Orcutt family thanks community for allergy-sniffing service dog

The holidays will be much brighter and safer for a 5-year-old Orcutt boy with life-threatening nut allergies, thanks to a local elementary school and nonprofit.

Bishop Peak Elementary School and Jack's Helping Hand teamed up to raise $5,000 for Cooper Giron. The money helped the Giron's get an allergy-sniffing service dog so that Cooper can start kindergarten next year. On Friday Cooper and his mom returned to Bishop Peak Elementary School to share their story and say thank you.

Five-year-old Cooper Giron was all giggles on stage at Bishop Peak Elementary School Friday, but his severe nut allergy is no laughing matter.

"He has about a 20-minute window that if he's not treated right he can have either brain damage or anaphylactic shock, which to Cooper is deadly," said Christina Giron, Cooper's mom. "It's really scary for us to know that we can send our child to school and he may not come home."
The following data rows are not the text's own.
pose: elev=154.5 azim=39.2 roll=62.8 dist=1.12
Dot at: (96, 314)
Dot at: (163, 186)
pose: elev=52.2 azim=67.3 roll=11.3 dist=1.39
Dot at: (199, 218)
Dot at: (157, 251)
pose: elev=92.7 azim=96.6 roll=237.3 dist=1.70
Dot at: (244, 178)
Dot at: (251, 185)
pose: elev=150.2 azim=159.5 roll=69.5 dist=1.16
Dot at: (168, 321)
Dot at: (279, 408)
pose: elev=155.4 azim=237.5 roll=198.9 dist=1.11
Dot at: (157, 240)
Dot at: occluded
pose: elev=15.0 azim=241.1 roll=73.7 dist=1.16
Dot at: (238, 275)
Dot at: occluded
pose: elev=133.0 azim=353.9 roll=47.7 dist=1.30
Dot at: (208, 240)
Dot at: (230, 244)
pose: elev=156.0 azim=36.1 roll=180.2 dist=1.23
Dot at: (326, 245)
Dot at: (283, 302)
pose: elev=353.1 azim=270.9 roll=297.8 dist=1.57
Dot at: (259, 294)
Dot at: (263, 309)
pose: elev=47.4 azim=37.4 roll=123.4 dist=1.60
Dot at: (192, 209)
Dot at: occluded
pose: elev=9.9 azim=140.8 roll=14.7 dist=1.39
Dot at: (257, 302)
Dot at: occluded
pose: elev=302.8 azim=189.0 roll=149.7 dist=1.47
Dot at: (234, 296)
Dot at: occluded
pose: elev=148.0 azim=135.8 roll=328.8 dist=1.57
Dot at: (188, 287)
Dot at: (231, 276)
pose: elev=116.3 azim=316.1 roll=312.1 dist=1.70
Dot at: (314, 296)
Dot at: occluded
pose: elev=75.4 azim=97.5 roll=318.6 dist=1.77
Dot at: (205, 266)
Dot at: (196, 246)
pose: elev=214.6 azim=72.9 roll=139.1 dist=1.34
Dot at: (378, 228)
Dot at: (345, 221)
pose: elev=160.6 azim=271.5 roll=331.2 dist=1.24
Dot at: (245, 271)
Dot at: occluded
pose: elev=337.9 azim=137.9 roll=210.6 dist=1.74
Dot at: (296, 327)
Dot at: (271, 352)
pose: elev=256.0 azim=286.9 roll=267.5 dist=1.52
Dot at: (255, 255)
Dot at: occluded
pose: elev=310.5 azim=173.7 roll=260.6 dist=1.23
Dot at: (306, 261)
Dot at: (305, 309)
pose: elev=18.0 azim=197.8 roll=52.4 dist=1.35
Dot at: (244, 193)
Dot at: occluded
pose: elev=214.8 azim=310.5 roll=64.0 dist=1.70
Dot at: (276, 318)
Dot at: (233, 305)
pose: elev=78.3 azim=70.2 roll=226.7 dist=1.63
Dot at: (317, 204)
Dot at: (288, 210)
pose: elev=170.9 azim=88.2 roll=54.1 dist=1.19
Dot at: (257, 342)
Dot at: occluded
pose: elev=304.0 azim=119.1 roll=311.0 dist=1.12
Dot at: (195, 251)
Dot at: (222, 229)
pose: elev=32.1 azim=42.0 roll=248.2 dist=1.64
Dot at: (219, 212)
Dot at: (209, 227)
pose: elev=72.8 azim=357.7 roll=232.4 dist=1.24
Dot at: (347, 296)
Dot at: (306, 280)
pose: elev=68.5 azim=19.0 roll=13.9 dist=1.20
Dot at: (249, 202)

That is where the Giron's new service dog, Chip, comes in. Since people cannot always see the nuts or oils other children may leave behind, the Labradoodle is trained to pick up on the scent. It could be anywhere, from door handles to play equipment.

So as Cooper and Chip embark on their new lives together, the Girons say they are forever grateful to the students and organizations who made their dream of owning a service dog come true.

"If it wasn't for the community that we lived in I really don't think we would have this dog right now," said Giron. "Chip means the world to our family."

Chip has been with the Giron family since October. He was trained by a group called Angel Service Dogs in Colorado Springs.